A research team from institutions including Noboru Harada has published a paper on arXiv detailing a novel neural speech codec designed for ultra-low bitrate scenarios. The system, named Entropy-Guided Group Residual Vector Quantization (EG-GRVQ), tackles the core challenge of maintaining both high-fidelity audio reconstruction and accurate semantic modeling when bandwidth is severely constrained. This is critical for real-world applications like mobile communication in poor signal areas or efficient storage for large speech datasets. The proposed architecture retains a dual-branch approach, with one branch dedicated to capturing linguistic information and the other, the acoustic branch, incorporating the key innovation.

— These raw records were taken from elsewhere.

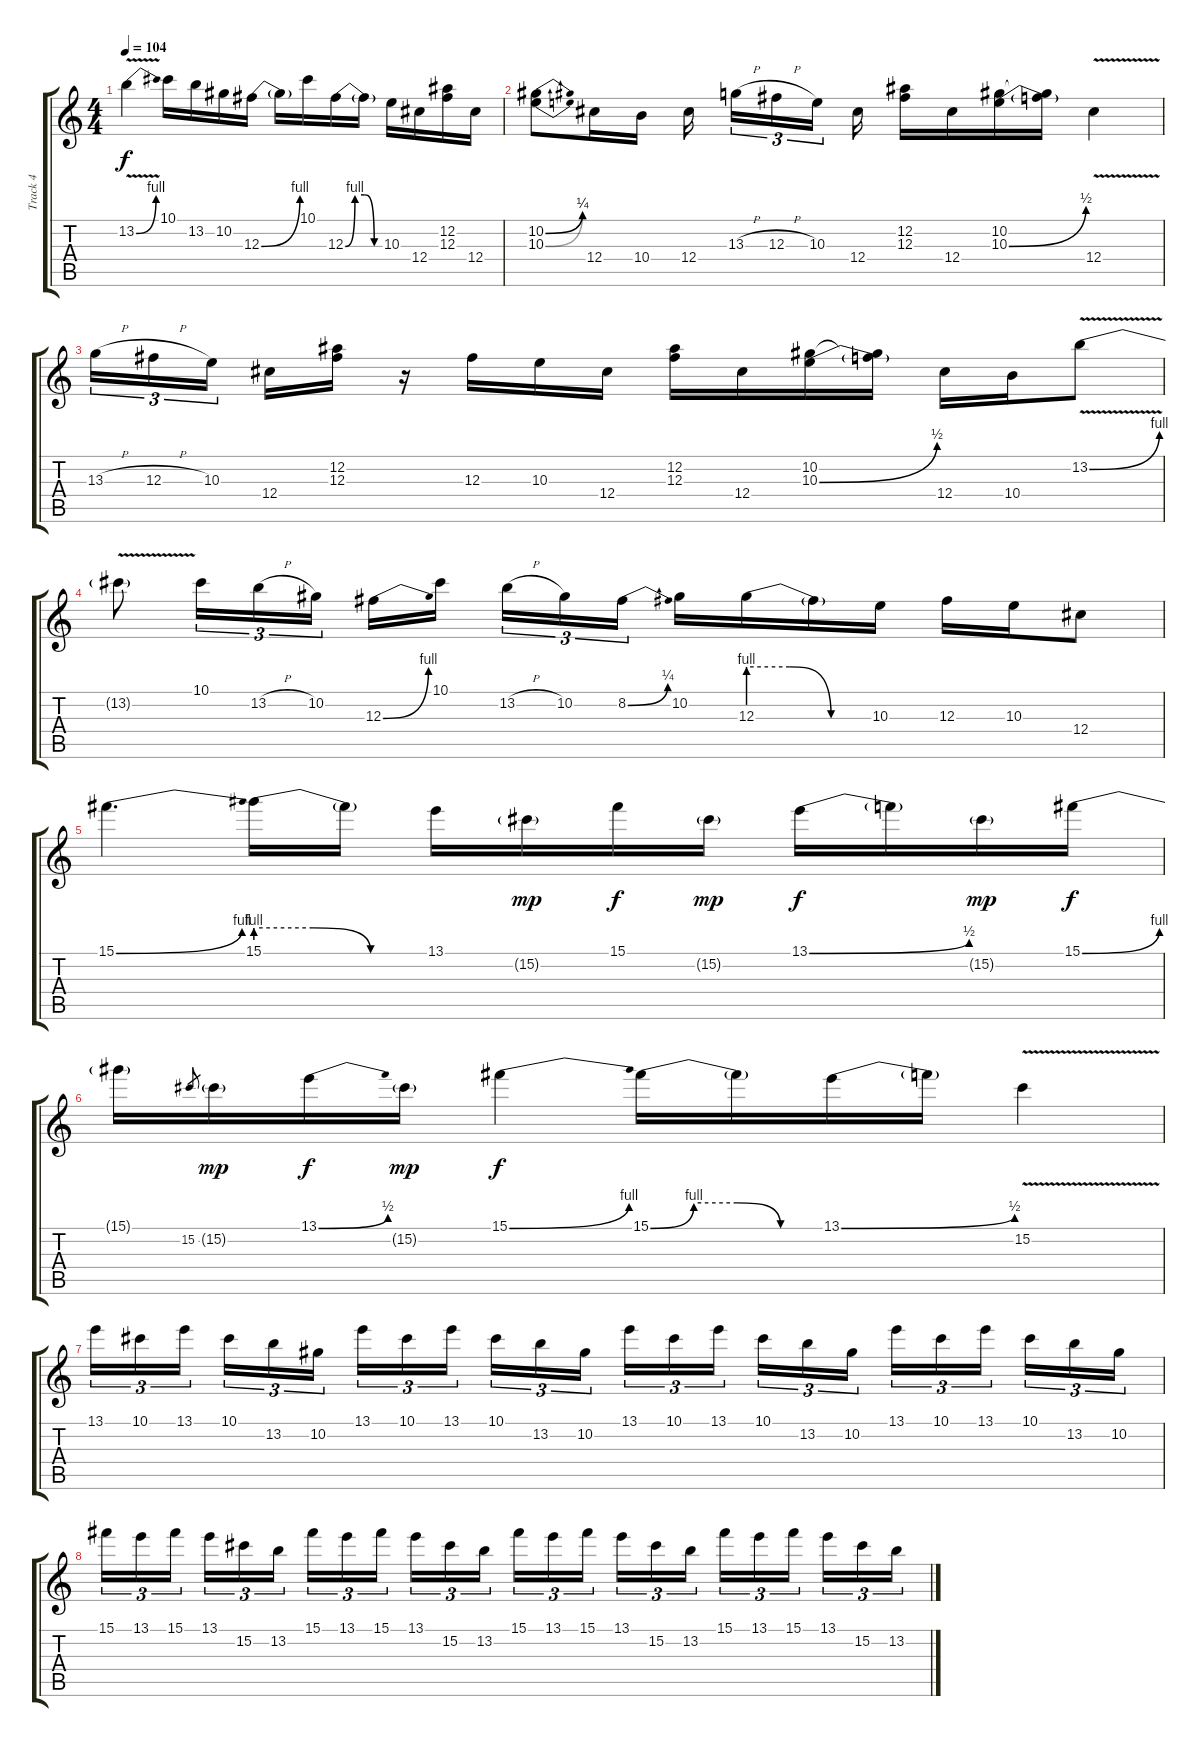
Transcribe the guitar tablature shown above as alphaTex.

\track ("Track 4" "Track 4") {instrument distortionguitar}
\staff {score tabs}
\tuning (Eb4 Bb3 Gb3 Db3 Ab2 Db2) {hide}
\ts (4 4)
\tempo 104
\clef g2
\ks c
13.2{be (bend 0 0 60 4) v}.4{dy f} 10.1.16 13.2.16 10.2.16 12.3{be (bend 0 0 60 4)}.16 12.3{t}.16 10.1.16 12.3{be (custom 0 0 15 4 30 4 45 0 60 0)}.16 12.3{t}.16 10.3.16 12.4.16 (12.2 12.3).16 12.4.16 |
(10.2{be (bend 0 0 60 1)} 10.3{be (bend 0 0 60 1)}).8 12.4.16 10.4.16 12.4.16{beam splitsecondary} 13.3{h}.16{tu (3 2)} 12.3{h}.16{tu (3 2)} 10.3.16{tu (3 2) beam splitsecondary} 12.4.16 (12.2 12.3).16 12.4.16 (10.2 10.3{be (bend 0 0 60 2)}).16 (10.2{t} 10.3{t}).16 12.4{v}.4 |
13.3{h}.16{tu (3 2)} 12.3{h}.16{tu (3 2)} 10.3.16{tu (3 2) beam splitsecondary} 12.4.16 (12.2 12.3).16 r.16 12.3.16 10.3.16 12.4.16 (12.2 12.3).16 12.4.16 (10.2 10.3{be (bend 0 0 60 2)}).16 (10.2{t} 10.3{t}).16 12.4.16 10.4.16 13.2{be (bend 0 0 60 4) v}.8 |
13.2{t}.8 10.1.16{tu (3 2)} 13.2{h}.16{tu (3 2)} 10.2.16{tu (3 2)} 12.3{be (bend 0 0 60 4)}.16 10.1.16{beam splitsecondary} 13.2{h}.16{tu (3 2)} 10.2.16{tu (3 2)} 8.2{be (bend 0 0 60 1)}.16{tu (3 2)} 10.2.16 12.3{be (custom 0 4 20 4 40 0 60 0)}.16 12.3{t}.16 10.3.16 12.3.16 10.3.16 12.4.8 |
15.1{be (bend 0 0 60 4)}.4{d} 15.1{be (custom 0 4 20 4 40 0 60 0)}.16 15.1{t}.16 13.1.16 15.2{g}.16{dy mp} 15.1.16{dy f} 15.2{g}.16{dy mp} 13.1{be (bend 0 0 60 2)}.16{dy f} 13.1{t}.16 15.2{g}.16{dy mp} 15.1{be (bend 0 0 60 4)}.16{dy f} |
15.1{t}.16 15.2.8{gr} 15.2{g}.16{dy mp} 13.1{be (bend 0 0 60 2)}.16{dy f} 15.2{g}.16{dy mp} 15.1{be (bend 0 0 60 4)}.4{dy f} 15.1{be (custom 0 0 15 4 30 4 45 0 60 0)}.16 15.1{t}.16 13.1{be (bend 0 0 60 2)}.16 13.1{t}.16 15.2{v}.4 |
13.1.16{tu (3 2)} 10.1.16{tu (3 2)} 13.1.16{tu (3 2) beam splitsecondary} 10.1.16{tu (3 2)} 13.2.16{tu (3 2)} 10.2.16{tu (3 2)} 13.1.16{tu (3 2)} 10.1.16{tu (3 2)} 13.1.16{tu (3 2) beam splitsecondary} 10.1.16{tu (3 2)} 13.2.16{tu (3 2)} 10.2.16{tu (3 2)} 13.1.16{tu (3 2)} 10.1.16{tu (3 2)} 13.1.16{tu (3 2) beam splitsecondary} 10.1.16{tu (3 2)} 13.2.16{tu (3 2)} 10.2.16{tu (3 2)} 13.1.16{tu (3 2)} 10.1.16{tu (3 2)} 13.1.16{tu (3 2) beam splitsecondary} 10.1.16{tu (3 2)} 13.2.16{tu (3 2)} 10.2.16{tu (3 2)} |
15.1.16{tu (3 2)} 13.1.16{tu (3 2)} 15.1.16{tu (3 2) beam splitsecondary} 13.1.16{tu (3 2)} 15.2.16{tu (3 2)} 13.2.16{tu (3 2)} 15.1.16{tu (3 2)} 13.1.16{tu (3 2)} 15.1.16{tu (3 2) beam splitsecondary} 13.1.16{tu (3 2)} 15.2.16{tu (3 2)} 13.2.16{tu (3 2)} 15.1.16{tu (3 2)} 13.1.16{tu (3 2)} 15.1.16{tu (3 2) beam splitsecondary} 13.1.16{tu (3 2)} 15.2.16{tu (3 2)} 13.2.16{tu (3 2)} 15.1.16{tu (3 2)} 13.1.16{tu (3 2)} 15.1.16{tu (3 2) beam splitsecondary} 13.1.16{tu (3 2)} 15.2.16{tu (3 2)} 13.2.16{tu (3 2)}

The technical breakthrough lies in the 'entropy-guided grouping' strategy within the acoustic branch. The method assumes encoder channel activations follow Gaussian statistics, allowing the variance of each channel to act as a proxy for its information content. The encoder output is then partitioned so that each group carries an equal share of the total information. This balanced allocation reduces redundancy and improves the efficiency of the vector quantization codebooks. Trained and evaluated on standard datasets LibriTTS and VCTK, the model demonstrates measurable improvements in perceptual quality and speech intelligibility metrics at ultra-low bitrates. The work explicitly focuses on codec-level fidelity for communication, paving the way for more robust voice calls and more efficient discrete token representations for downstream speech language models.
- Uses a novel 'entropy-guided grouping' strategy based on channel variance to balance information in vector quantization.
- Demonstrates improved perceptual quality and intelligibility on LibriTTS and VCTK datasets under ultra-low bitrate constraints.
- Maintains a dual-branch architecture separating linguistic semantics from acoustic details for downstream AI model compatibility.
Why It Matters
Enables clearer voice communication in low-bandwidth environments and creates more efficient data representations for training speech AI models.